Tuesday, August 09, 2016

RIFF ’16: Blinky Bill, the Movie

In Dorothy Wall’s children’s books, Blinky Bill became something akin to the Bambi of Australia. Polish-Australian animator and Holocaust survivor Yoram Gross could directly relate to the young koala who lost his father, which in turn helped him re-popularize the character in a string of films and a television series. However, a new reboot jettisons his tragic backstory, preferring to keep things happy and saccharine. Kids who dig koalas will still find him endearing but long-time fans and sophisticated animation audiences will judge Deane Taylor’s Blinky Bill, the Movie (trailer here) rather light weight when it screens at the 2016 Rhode Island International Film Festival.

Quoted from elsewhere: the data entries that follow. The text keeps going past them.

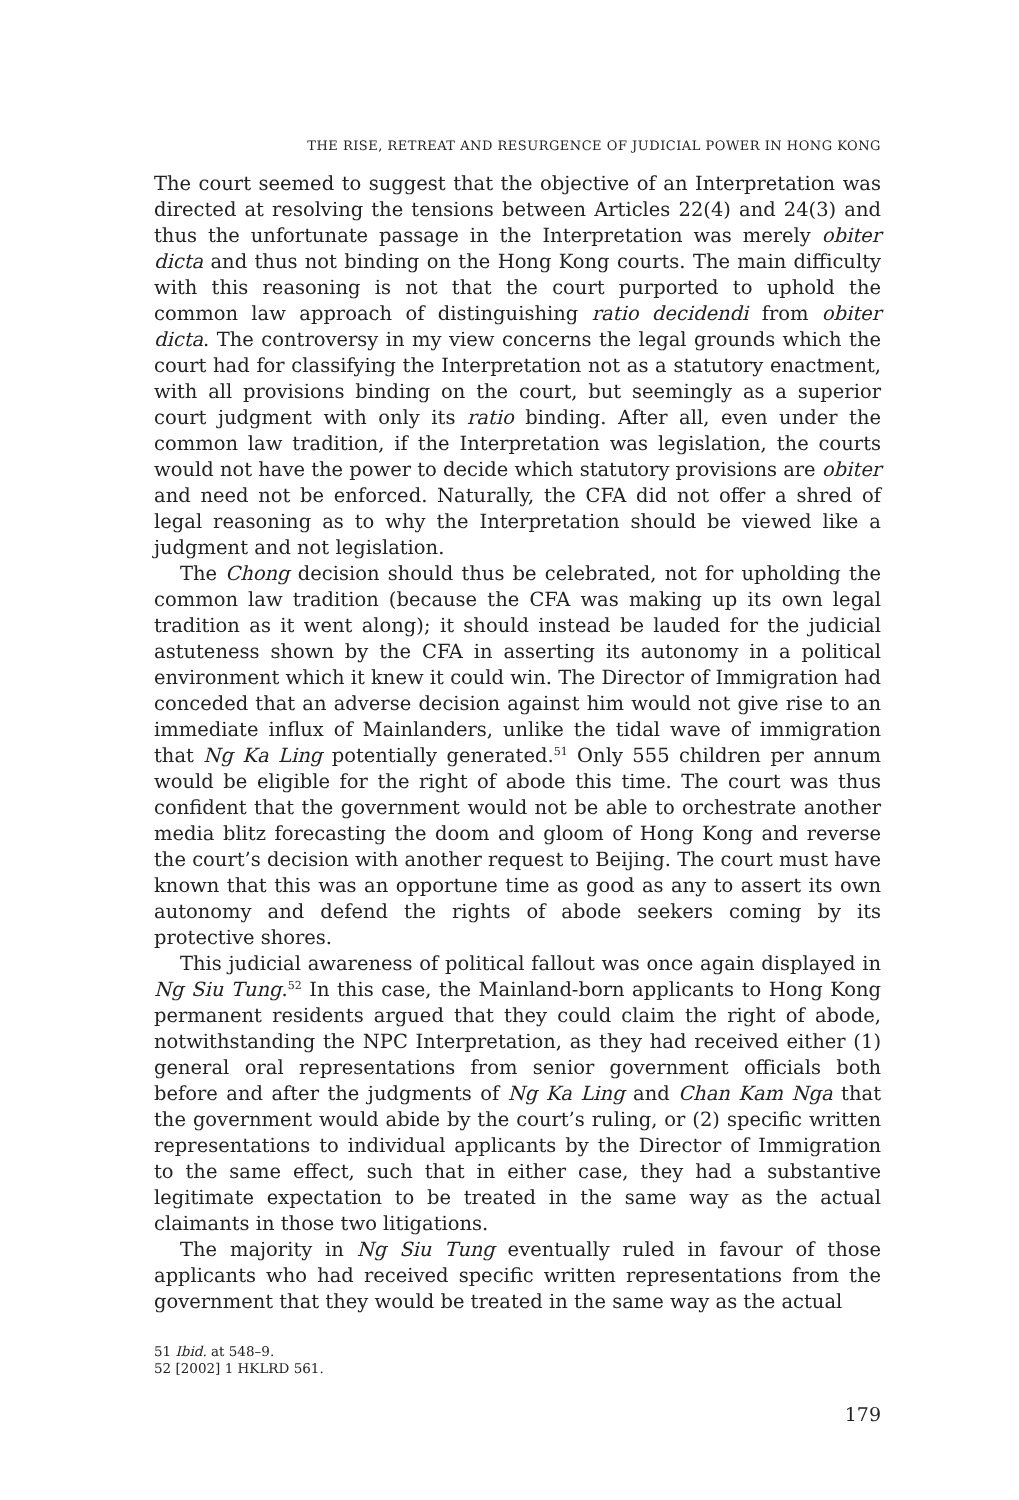THE RISE, RETREAT AND RESURGENCE OF JUDICIAL POWER IN HONG KONG
The court seemed to suggest that the objective of an Interpretation was directed at resolving the tensions between Articles 22(4) and 24(3) and thus the unfortunate passage in the Interpretation was merely obiter dicta and thus not binding on the Hong Kong courts. The main difficulty with this reasoning is not that the court purported to uphold the common law approach of distinguishing ratio decidendi from obiter dicta. The controversy in my view concerns the legal grounds which the court had for classifying the Interpretation not as a statutory enactment, with all provisions binding on the court, but seemingly as a superior court judgment with only its ratio binding. After all, even under the common law tradition, if the Interpretation was legislation, the courts would not have the power to decide which statutory provisions are obiter and need not be enforced. Naturally, the CFA did not offer a shred of legal reasoning as to why the Interpretation should be viewed like a judgment and not legislation.
The Chong decision should thus be celebrated, not for upholding the common law tradition (because the CFA was making up its own legal tradition as it went along); it should instead be lauded for the judicial astuteness shown by the CFA in asserting its autonomy in a political environment which it knew it could win. The Director of Immigration had conceded that an adverse decision against him would not give rise to an immediate influx of Mainlanders, unlike the tidal wave of immigration that Ng Ka Ling potentially generated.<sup>51</sup> Only 555 children per annum would be eligible for the right of abode this time. The court was thus confident that the government would not be able to orchestrate another media blitz forecasting the doom and gloom of Hong Kong and reverse the court’s decision with another request to Beijing. The court must have known that this was an opportune time as good as any to assert its own autonomy and defend the rights of abode seekers coming by its protective shores.
This judicial awareness of political fallout was once again displayed in Ng Siu Tung.<sup>52</sup> In this case, the Mainland-born applicants to Hong Kong permanent residents argued that they could claim the right of abode, notwithstanding the NPC Interpretation, as they had received either (1) general oral representations from senior government officials both before and after the judgments of Ng Ka Ling and Chan Kam Nga that the government would abide by the court’s ruling, or (2) specific written representations to individual applicants by the Director of Immigration to the same effect, such that in either case, they had a substantive legitimate expectation to be treated in the same way as the actual claimants in those two litigations.
The majority in Ng Siu Tung eventually ruled in favour of those applicants who had received specific written representations from the government that they would be treated in the same way as the actual
51 Ibid. at 548–9.
52 [2002] 1 HKLRD 561.
179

The good news is Blinky’s dad (somewhat ironically referred to as Mr. Bill) is alive and well and maddeningly irresponsible. The bad news is the self-styled explorer up and got himself lost during his latest walkabout. Unfortunately, that leaves Wilberforce Cranklepot, the authoritarian Goanna a free hand to ride rough shot over formerly idyllic Greenpatch. Naturally, Blinky sets off half-cocked to rescue his father, but he only succeeds in liberating Nutsy, a zoo koala who does not want to be saved. Still, she might just develop a taste for the wild life during her misadventures with Blinky.

This Blinky is all very harmless. Koalas are always cute and Blinky still demonstrates plenty of virtue. Screenwriter Fin Edquist also shoehorns in some mild criticism of zoo captivity, but the feature does not have a fraction of the bite viewers feel from the Aardman short, Creature Comforts.

The CG animation is professionally polished, but unremarkable. The real problem is the watering down and white-washing of Blinky Bill’s story. It is like a Bambi reboot, in which his mother becomes an absent-minded corporate workaholic. As in the case of Netflix’s The Little Prince, Taylor and Edquist clearly feel no need to keep faith with the spirit of their source material. That is bizarrely problematic, considering the iconic stature of both Yoram Gross and Blinky Bill in Australia.

On the other hand, there is no reason uncritical little ones won’t enjoy the new incarnation of Blinky Bill. There are no didactic excursions into class warfare, just nice and safe animal hijinks. Not a priority for animation connoisseurs, Blinky Bill, the Movie is what it is when it screens Thursday morning (8/11) during this year’s RIFF.